-------- Working data
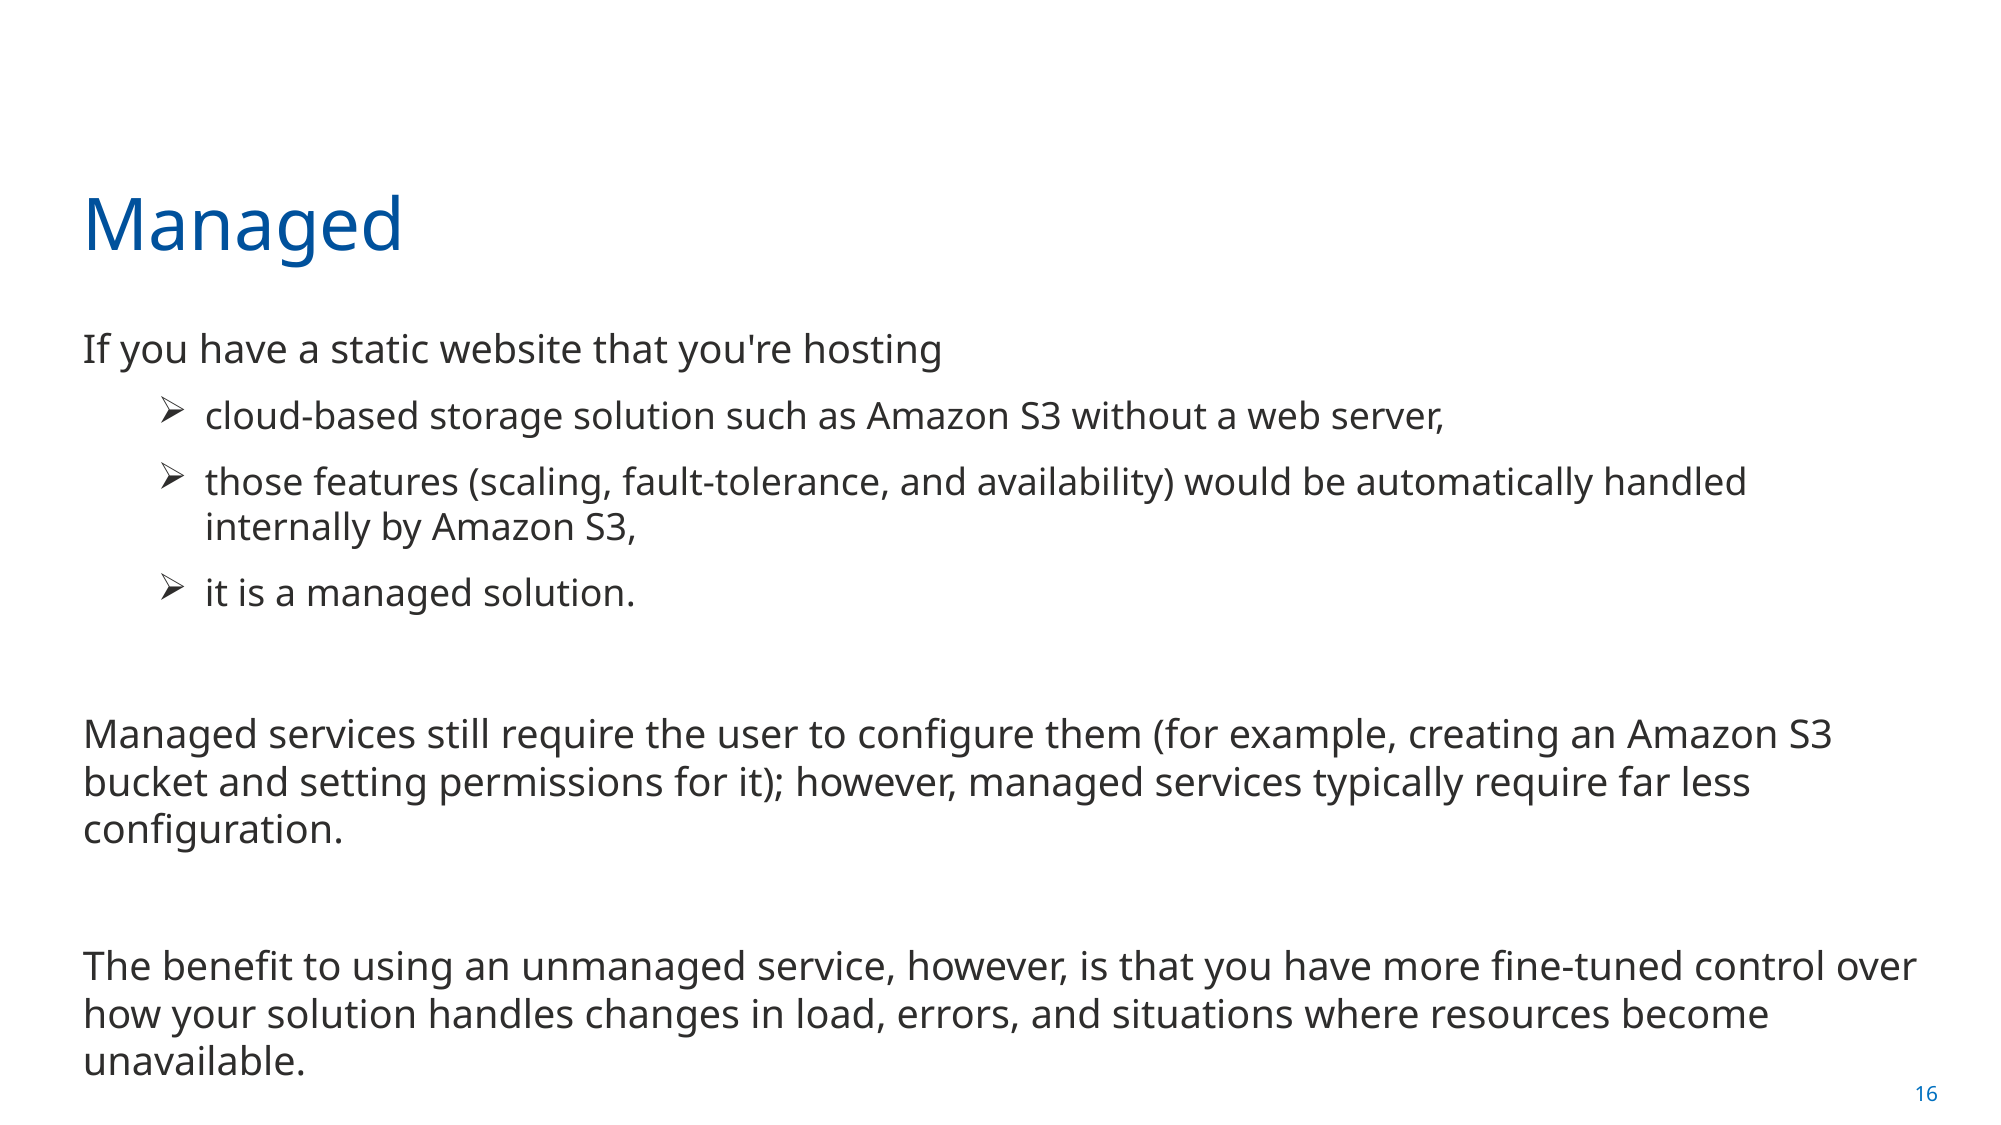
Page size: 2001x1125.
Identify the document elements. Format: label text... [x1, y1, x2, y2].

list If you have a static website that you're hosting cloud-based storage solution such as Amazon S3 without a web server, those features (scaling, fault-tolerance, and availability) would be automatically handled internally by Amazon S3, it is a managed solution. Managed services still require the user to configure them (for example, creating an Amazon S3 bucket and setting permissions for it); however, managed services typically require far less configuration. The benefit to using an unmanaged service, however, is that you have more fine-tuned control over how your solution handles changes in load, errors, and situations where resources become unavailable. [67, 316, 1939, 1063]
title Managed [67, 170, 1565, 273]
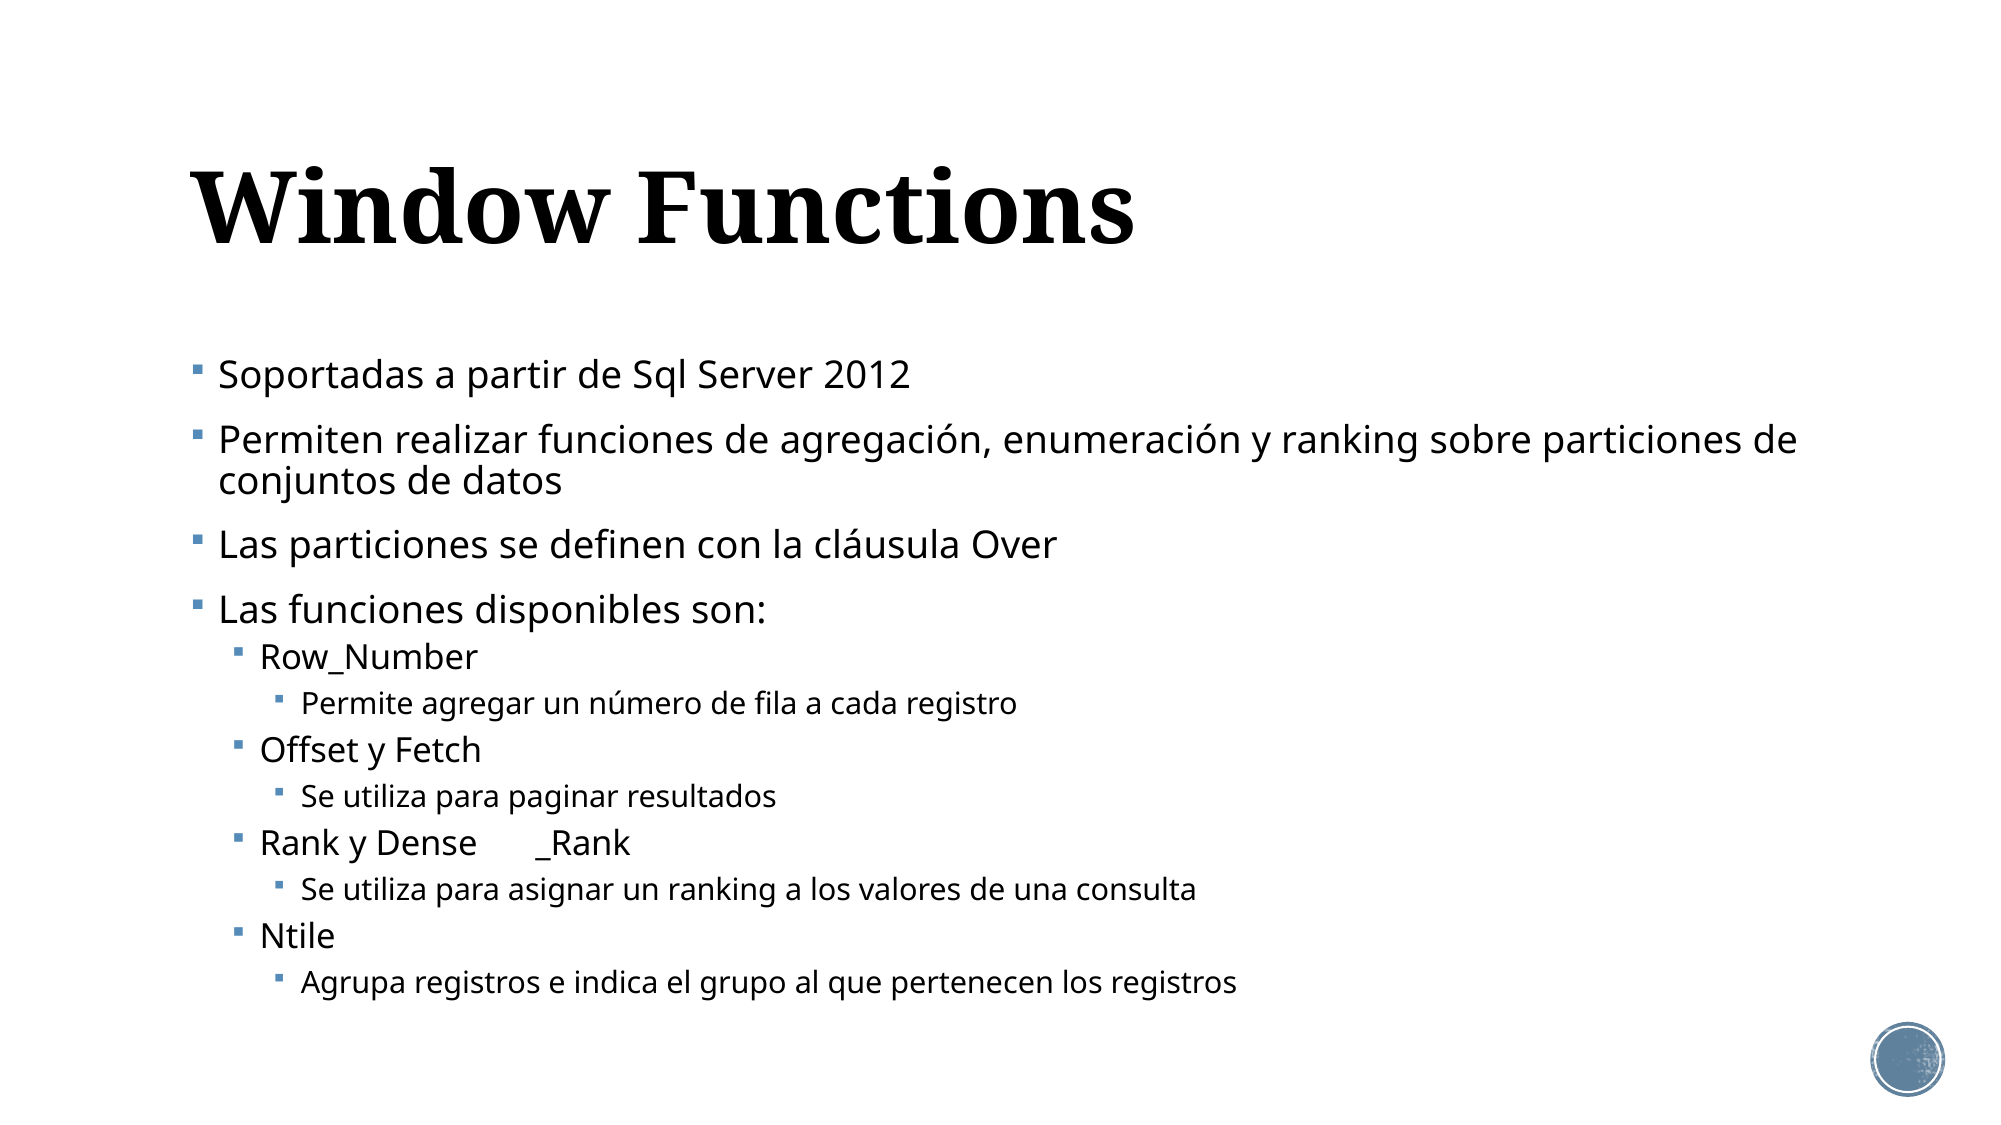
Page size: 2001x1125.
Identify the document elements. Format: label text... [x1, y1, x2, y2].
----------------
• Task brief: Word for word and without any pictures, return all of the lines above.

• Response to this task:
Page size: 2001x1125.
Identify the document elements. Format: label text... [x1, y1, x2, y2].

list If you have a static website that you're hosting cloud-based storage solution such as Amazon S3 without a web server, those features (scaling, fault-tolerance, and availability) would be automatically handled internally by Amazon S3, it is a managed solution. Managed services still require the user to configure them (for example, creating an Amazon S3 bucket and setting permissions for it); however, managed services typically require far less configuration. The benefit to using an unmanaged service, however, is that you have more fine-tuned control over how your solution handles changes in load, errors, and situations where resources become unavailable. [67, 316, 1939, 1063]
title Managed [67, 170, 1565, 273]
Page size: 2001x1125.
Identify the document elements. Format: label text... [x1, y1, x2, y2].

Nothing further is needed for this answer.